INSELEB.COM - Perbincangan soal Broken Strings masih bergulir kencang di media sosial.
Memoar Aurelie Moeremans itu memang menyita perhatian karena memuat pengakuan personal yang sensitif, termasuk pengalaman pahit yang ia tulis sebagai bagian dari upaya berdamai dan memulihkan diri.
Namun, di tengah atensi yang makin besar, Aurelie melihat arah diskusi mulai melenceng.
Sejumlah pembaca justru sibuk menautkan karakter-karakter dalam buku ke sosok tertentu di dunia nyata.
Nama “Bobby” hingga tokoh lain seperti Jo, Mama Jo, Kelly, Milo, Zane, dan Tom ramai dijadikan bahan tebak-tebakan, bahkan ada pihak yang merasa tersenggol oleh kemunculan karakter tersebut.
Situasi itu membuat Aurelie akhirnya buka suara.

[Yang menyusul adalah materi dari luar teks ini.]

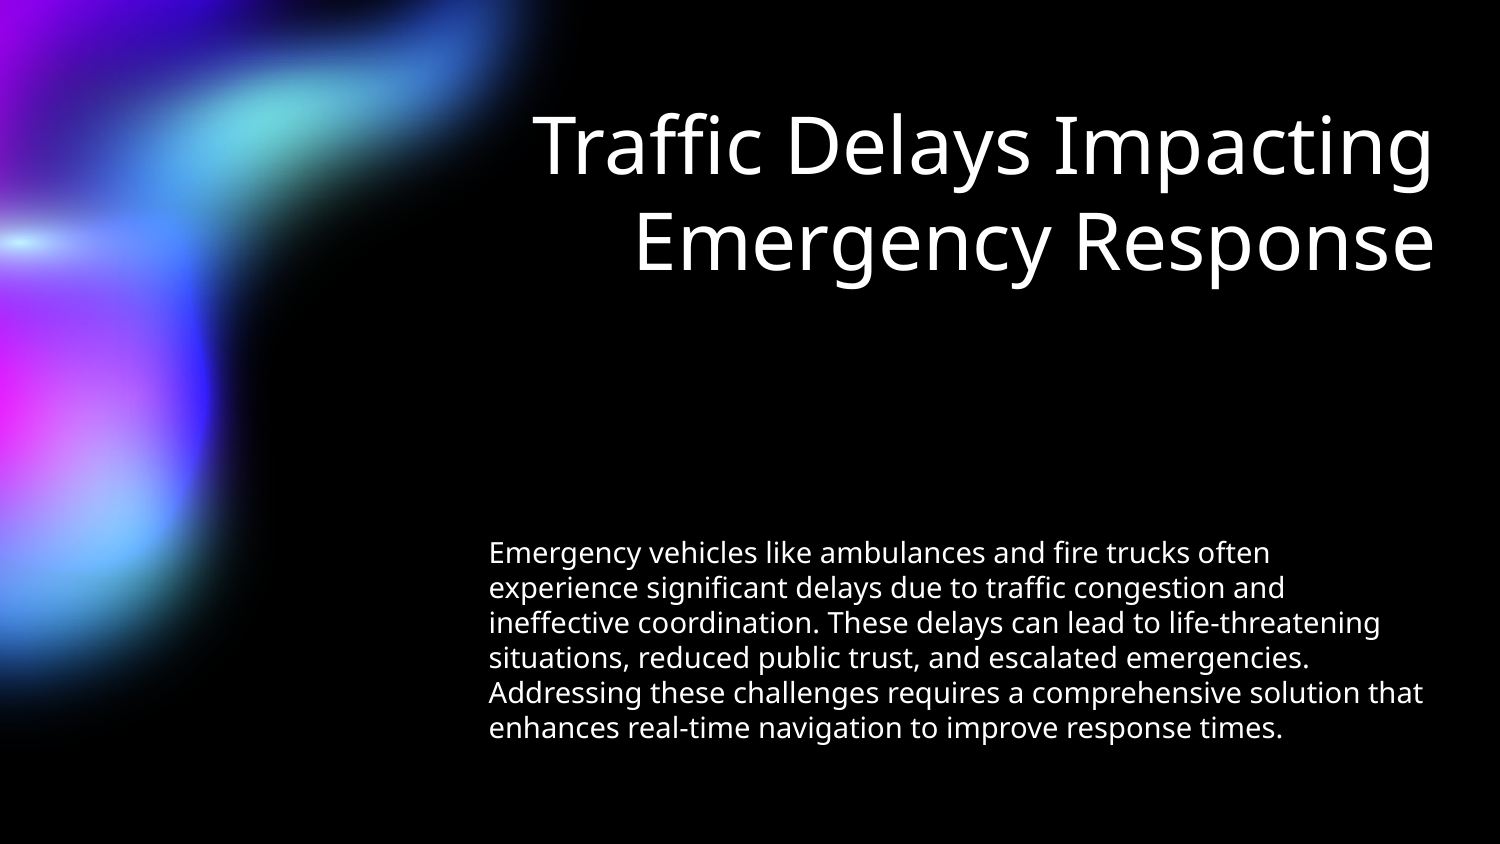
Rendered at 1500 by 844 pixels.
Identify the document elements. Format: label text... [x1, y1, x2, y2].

picture [0, 0, 1491, 844]
title Traffic Delays Impacting Emergency Response [275, 79, 1452, 302]
subtitle Emergency vehicles like ambulances and fire trucks often experience significant delays due to traffic congestion and ineffective coordination. These delays can lead to life-threatening situations, reduced public trust, and escalated emergencies. Addressing these challenges requires a comprehensive solution that enhances real-time navigation to improve response times. [473, 312, 1439, 760]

Lewat Threads, ia menyampaikan satu permintaan yang menurutnya penting: hentikan kebiasaan menjadikan buku itu sebagai alasan untuk menyerang orang lain.
“Please.... Aku mau minta satu hal notes penting soal Broken Strings. Tolong jangan membully atau menyerang karakter-karakter yang ada di dalam buku, apalagi kalau itu masih sebatas tebakan-tebakan,” tulisnya.
Aurelie mengaku tidak nyaman melihat banyak asumsi beredar tanpa dasar yang jelas.
“Banyak asumsi di luar sana yang belum tentu benar, dan jujur aku nggak enak bacanya,” lanjutnya.
Ia menegaskan, inti Broken Strings bukan membongkar identitas siapa pun.
Baginya, yang lebih penting adalah pesan yang ia bawa—tentang pengalaman, luka, dan proses penyembuhan yang ia bagikan dengan jujur, bukan ruang untuk menghakimi apalagi “menggeruduk” orang yang dicurigai.
“Fokus dari cerita ini bukan untuk mencari siapa-siapa di dunia nyata, bukan untuk menghakimi, apalagi mengeroyok. Fokusnya adalah pengalaman, luka, dan proses penyembuhan yang aku bagikan dengan sangat jujur,” ungkap Aurelie.
Ia juga menyinggung kemungkinan ada orang yang mengklaim dirinya sebagai karakter tertentu.